Wednesday, June 1, 2011

moving.

i am moving to.....



http://timaaustin.tumblr.com/


come join me there. really.

Its gonna be wild, Its gonna be great, Its gonna be full of me

I have really benefited from hard things in my life lately. Music is such a part of who I am, It is an easy thing to run to when I don't know how to express myself. I feel like music can describe the way I am feeling when I cannot.

I have been listening to a lot more christian music lately. Not because I am guilted in to it, but because I have fallen back in love with my savior. And honestly it is all I want to listen to.

Jesus Culture has really ministering to me lately.

The song is called come away. It is clearly a song that has God speaking. It has been a huge encouragement to me. It would be easy for me to look at all of the stupid things I have done, all the lies I have told myself for years. But God is still there asking 'come away with me'. He has a plan for me. Its gonna wild, its gonna be great, but most of all, its going to be full of him.





Come away with me, come away.
It's never too late, it's never too late,
it's not too late for you.
I have a plan for you, I have a plan.
It's going to be wild,
it's going to be great,
it's going to be full of me

Open up your heart and let me in

Acts 15

Every week Don sends me his sermon to look over. This week he sent it to me and something really punched me in the mouth.

In Acts 15 the Jews and the Gentiles were fighting about how to be 'saved'. The jews were in one corner representing circumcision and the Gentiles were in the other corner representing Grace. For the record, if I had to choose it would be grace. They couldn't decided between themselves so they traveled to Jerusalem to have the decision made by a counsel there.

It was beneficial for me to read this passage in light of some of the thoughts that I have been thinking lately.

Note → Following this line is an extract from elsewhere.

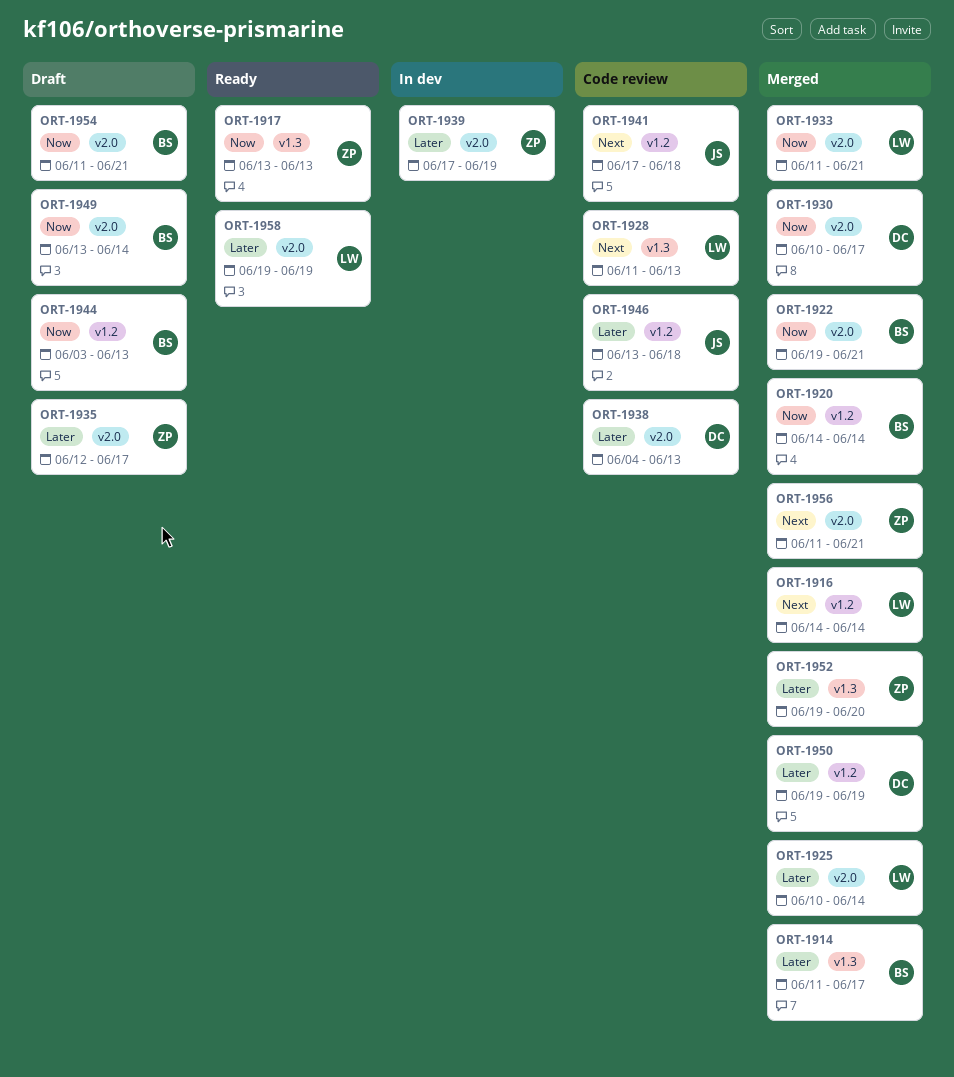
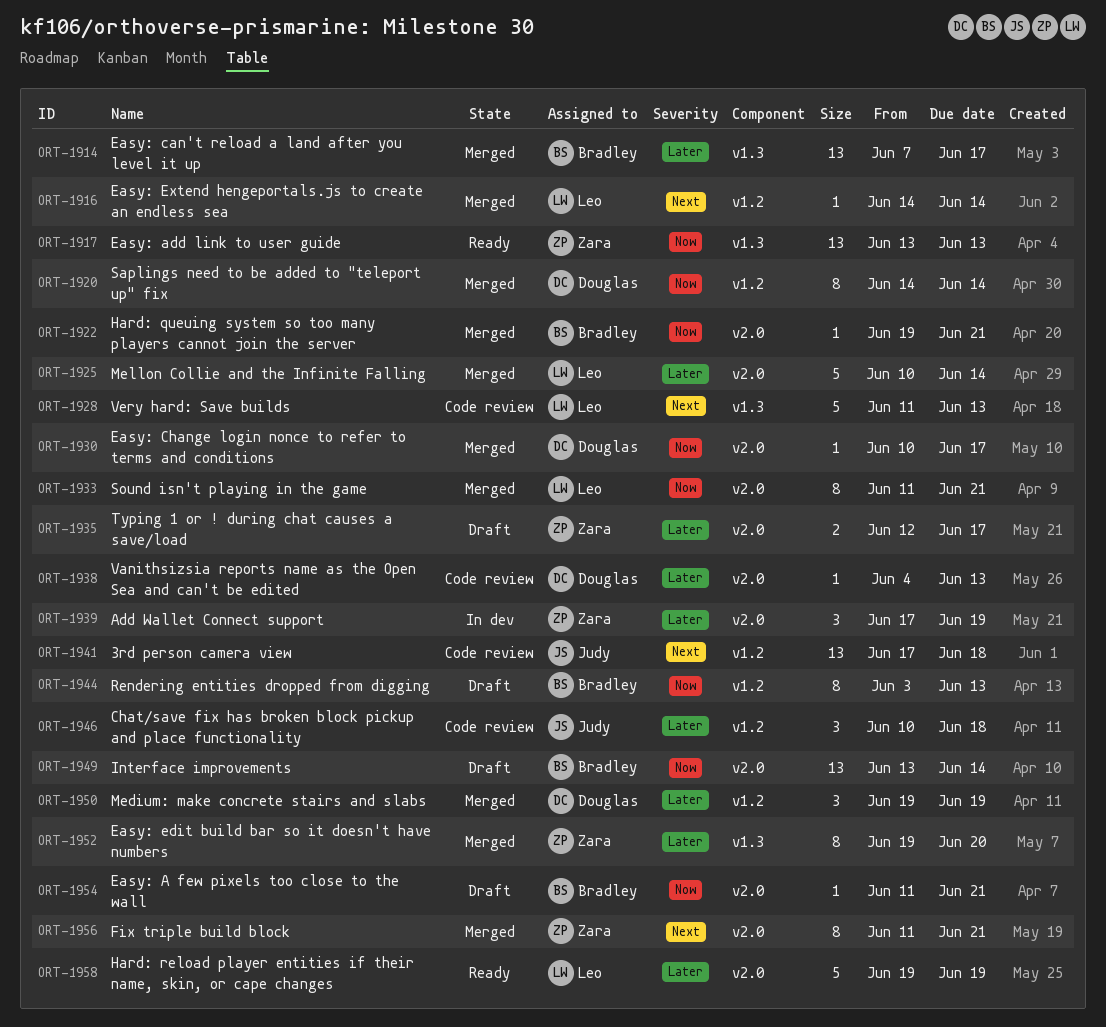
ORT-1914, start: Jun 11 -> Jun 7
ORT-1920, owner: Bradley -> Douglas
ORT-1946, start: Jun 13 -> Jun 10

I have really been struggling through some thoughts of Religion (bad) vs Grace. I would have said, pretty much my whole life, that I believe that Salvation is obviously through grace. And I would still say that. But I think that as I have gotten away from more fundamental churches I realized that I live my life like my salvation is dependent on religion. I have a list of unspoken rules that I need to follow because I am a christian, I have a list of things that I can't do because I am a christian.

When In reality my love for Christ is what should determine what I do or don't do. As more time passes I am realizing how freeing this really is. I don't have a list of rules to do, I don't have a list of things I can't do. I have one goal, and that is to love Christ.

I am not saying I can go do whatever I want, when I want. I am saying that If I love Christ like I should be; If I am enamored with his beauty like he deserves to be, my actions will be in line with what is pleasing to him.

This has all been very challenging for me to get through, but man is it fun to see God hammer home something that he is trying to teach you. I have been getting this lesson from all fronts lately.